Whatever they were up to, they hadn’t come
into view.

Life on the streets could be hard, real hard,
especially with the colder weather coming in. Barry shrugged his
blanket further up onto his shoulders, his shopping cart parked
against the building next to him. The shelter system, man, the
shelter system was no picnic. More dangerous in there than out here
it was. Out here, the main things you had to worry about were the
young kids came by, thinking it was fun to mess with a bum.
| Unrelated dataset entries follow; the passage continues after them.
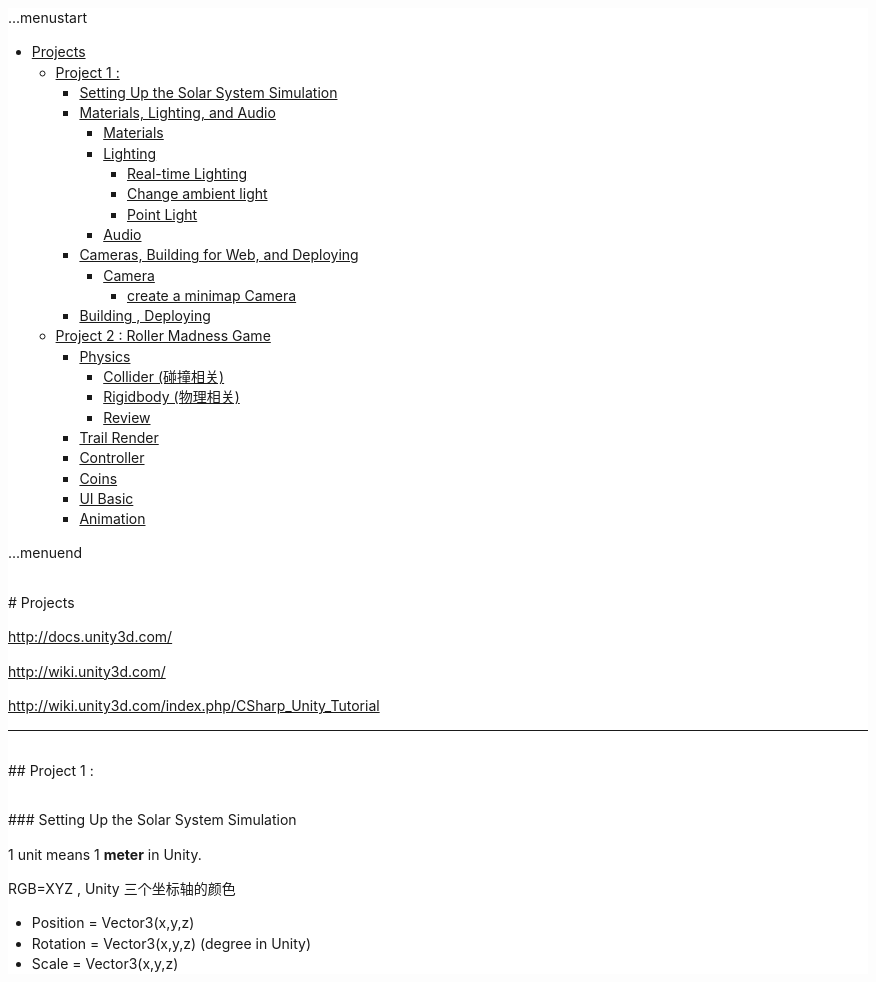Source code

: ...menustart

 * [Projects](#54e1d44609e3abed11f6e1eb6ae54988)
	 * [Project 1 :](#6d791572a76856bb23442d3a04bdaf53)
		 * [Setting Up the Solar System Simulation](#e146688675a13c76dde2fd52e790038b)
		 * [Materials, Lighting, and Audio](#8578a0f2b5f7f9fab6ab15a3ca42c469)
			 * [Materials](#23ce0eb7d180f3dc8391d4af48572d21)
			 * [Lighting](#2e4b97fde8cf63085ec969fcc7e490c0)
				 * [Real-time Lighting](#d2da94913f9bfb60bf8744e04701732c)
				 * [Change ambient light](#0b7dbebb68099152ba453cb992a19ee4)
				 * [Point Light](#c578e22deb4b879b0a68b887b4a6e5ce)
			 * [Audio](#b22f0418e8ac915eb66f829d262d14a2)
		 * [Cameras, Building for Web, and Deploying](#5548d227c389d436b5533a8e72058981)
			 * [Camera](#967d35e40f3f95b1f538bd248640bf3b)
				 * [create a minimap Camera](#5241862f585708e8be3777b44d9d6441)
		 * [Building , Deploying](#bc9eb11a4b1b7761c1941d0ca36e9d72)
	 * [Project 2 : Roller Madness Game](#aa52d2f45f695a401e95e6a21bd24f1f)
		 * [Physics](#50ae99e9c35446c2580e4b540b0fd104)
			 * [Collider  (碰撞相关)](#af17bfc214bfe362db7ee5deaada8711)
			 * [Rigidbody  (物理相关)](#48640050253b1ce0c375421d95b77d74)
			 * [Review](#457dd55184faedb7885afd4009d70163)
		 * [Trail Render](#997e837eabd8235dd27a016e5906d54e)
		 * [Controller](#9bbf373797bf7cf7ba62c80023682e25)
		 * [Coins](#a2aa6b4bebf569d55787e53bb224c072)
		 * [UI Basic](#aec53bb2266ce5b41cc0539da9f7de20)
		 * [Animation](#d6b6b668dbca9d4fe774bb654226ebe3)

...menuend


<h2 id="54e1d44609e3abed11f6e1eb6ae54988"></h2>
# Projects

http://docs.unity3d.com/

http://wiki.unity3d.com/

http://wiki.unity3d.com/index.php/CSharp_Unity_Tutorial

---

<h2 id="6d791572a76856bb23442d3a04bdaf53"></h2>
## Project 1 : 

<h2 id="e146688675a13c76dde2fd52e790038b"></h2>
### Setting Up the Solar System Simulation

1 unit means 1 **meter** in Unity.

RGB=XYZ , Unity 三个坐标轴的颜色

 - Position = Vector3(x,y,z)
 - Rotation = Vector3(x,y,z)   (degree in Unity)
 - Scale    = Vector3(x,y,z)
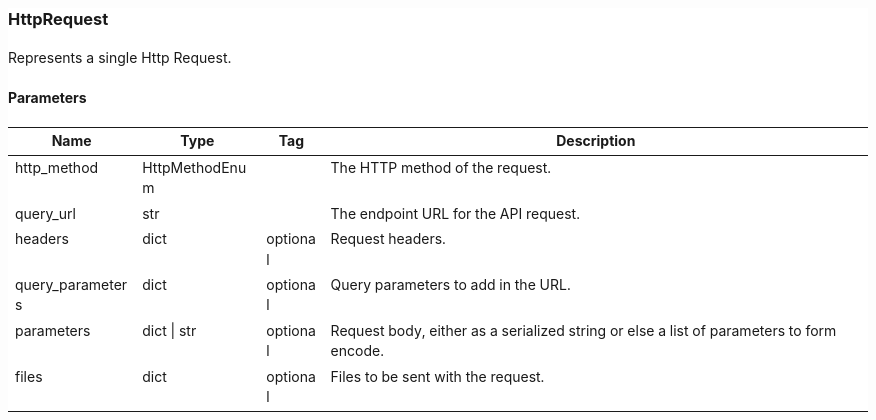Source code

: ### HttpRequest

Represents a single Http Request.

#### Parameters

| Name | Type | Tag | Description |
|  --- | --- | --- | --- |
| http_method | HttpMethodEnum |  | The HTTP method of the request. |
| query_url | str |  | The endpoint URL for the API request. |
| headers | dict | optional | Request headers. |
| query_parameters | dict | optional | Query parameters to add in the URL. |
| parameters | dict &#124; str | optional | Request body, either as a serialized string or else a list of parameters to form encode. |
| files | dict | optional | Files to be sent with the request. |


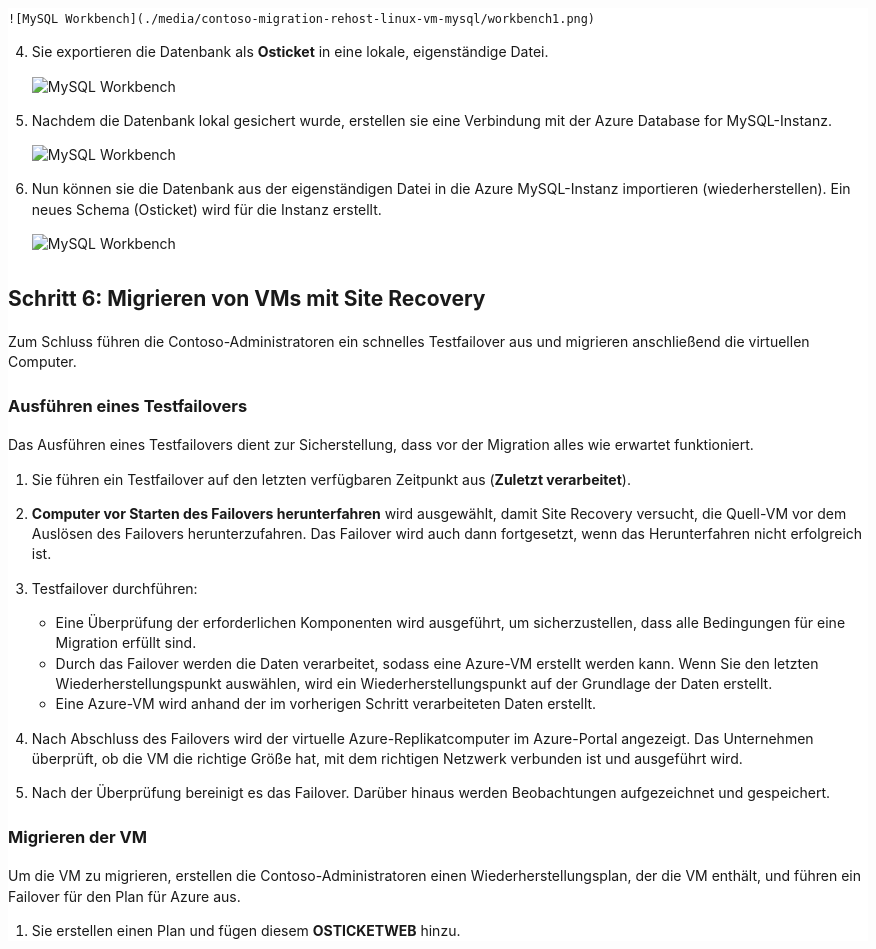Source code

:     ![MySQL Workbench](./media/contoso-migration-rehost-linux-vm-mysql/workbench1.png)

4. Sie exportieren die Datenbank als **Osticket** in eine lokale, eigenständige Datei.

    ![MySQL Workbench](./media/contoso-migration-rehost-linux-vm-mysql/workbench2.png)

5. Nachdem die Datenbank lokal gesichert wurde, erstellen sie eine Verbindung mit der Azure Database for MySQL-Instanz.

    ![MySQL Workbench](./media/contoso-migration-rehost-linux-vm-mysql/workbench3.png)

6. Nun können sie die Datenbank aus der eigenständigen Datei in die Azure MySQL-Instanz importieren (wiederherstellen). Ein neues Schema (Osticket) wird für die Instanz erstellt.

    ![MySQL Workbench](./media/contoso-migration-rehost-linux-vm-mysql/workbench4.png)

## <a name="step-6-migrate-the-vms-with-site-recovery"></a>Schritt 6: Migrieren von VMs mit Site Recovery

Zum Schluss führen die Contoso-Administratoren ein schnelles Testfailover aus und migrieren anschließend die virtuellen Computer.

### <a name="run-a-test-failover"></a>Ausführen eines Testfailovers

Das Ausführen eines Testfailovers dient zur Sicherstellung, dass vor der Migration alles wie erwartet funktioniert. 

1. Sie führen ein Testfailover auf den letzten verfügbaren Zeitpunkt aus (**Zuletzt verarbeitet**).
2. **Computer vor Starten des Failovers herunterfahren** wird ausgewählt, damit Site Recovery versucht, die Quell-VM vor dem Auslösen des Failovers herunterzufahren. Das Failover wird auch dann fortgesetzt, wenn das Herunterfahren nicht erfolgreich ist. 
3. Testfailover durchführen: 

    - Eine Überprüfung der erforderlichen Komponenten wird ausgeführt, um sicherzustellen, dass alle Bedingungen für eine Migration erfüllt sind.
    - Durch das Failover werden die Daten verarbeitet, sodass eine Azure-VM erstellt werden kann. Wenn Sie den letzten Wiederherstellungspunkt auswählen, wird ein Wiederherstellungspunkt auf der Grundlage der Daten erstellt.
    - Eine Azure-VM wird anhand der im vorherigen Schritt verarbeiteten Daten erstellt.

3. Nach Abschluss des Failovers wird der virtuelle Azure-Replikatcomputer im Azure-Portal angezeigt. Das Unternehmen überprüft, ob die VM die richtige Größe hat, mit dem richtigen Netzwerk verbunden ist und ausgeführt wird. 
4. Nach der Überprüfung bereinigt es das Failover. Darüber hinaus werden Beobachtungen aufgezeichnet und gespeichert.

### <a name="migrate-the-vm"></a>Migrieren der VM

Um die VM zu migrieren, erstellen die Contoso-Administratoren einen Wiederherstellungsplan, der die VM enthält, und führen ein Failover für den Plan für Azure aus.

1. Sie erstellen einen Plan und fügen diesem **OSTICKETWEB** hinzu.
Or maybe Conyers’ men when the ugly got up in
them.

The fiends knew Barry, they knew he didn’t
have any money or nothing they could trade for their drugs. So they
left him alone, and he was glad. Talking to some of them cats was
too much like looking into a mirror at his old self. Barry felt
better off each night taking his chances out on the streets, right
here in the Quad. And if he kept close enough to the Moses, no
police were going to bother him either.

The last few nights had been festive enough,
non-stop partying when that singer came through. Even the Conyers’
boys had been on their best behavior. They’d been real busy the
last couple days around tower three. Barry figured something was
afoot, maybe another one of their big drug shipments. He didn’t
know. He didn’t want to know. Drugs were part of the tragedy that
had been Barry’s life. He’d been a bus driver for the city until
they caught him drinking one too many times while on the job, and
then he had no job. The union couldn’t do anything for him. And
Barry knew it wasn’t nobody’s fault but his own.

He’d kicked his habits—drinking was just one
of them—going on three years, didn’t even want to see the stuff no
more. Whatever the Conyers boys might or might not be bringing
through Moses in the next day or so, none of it concerned Barry.
Anyhow, curiosity could get a cat killed with these kinds of
people, so Barry minded his own business.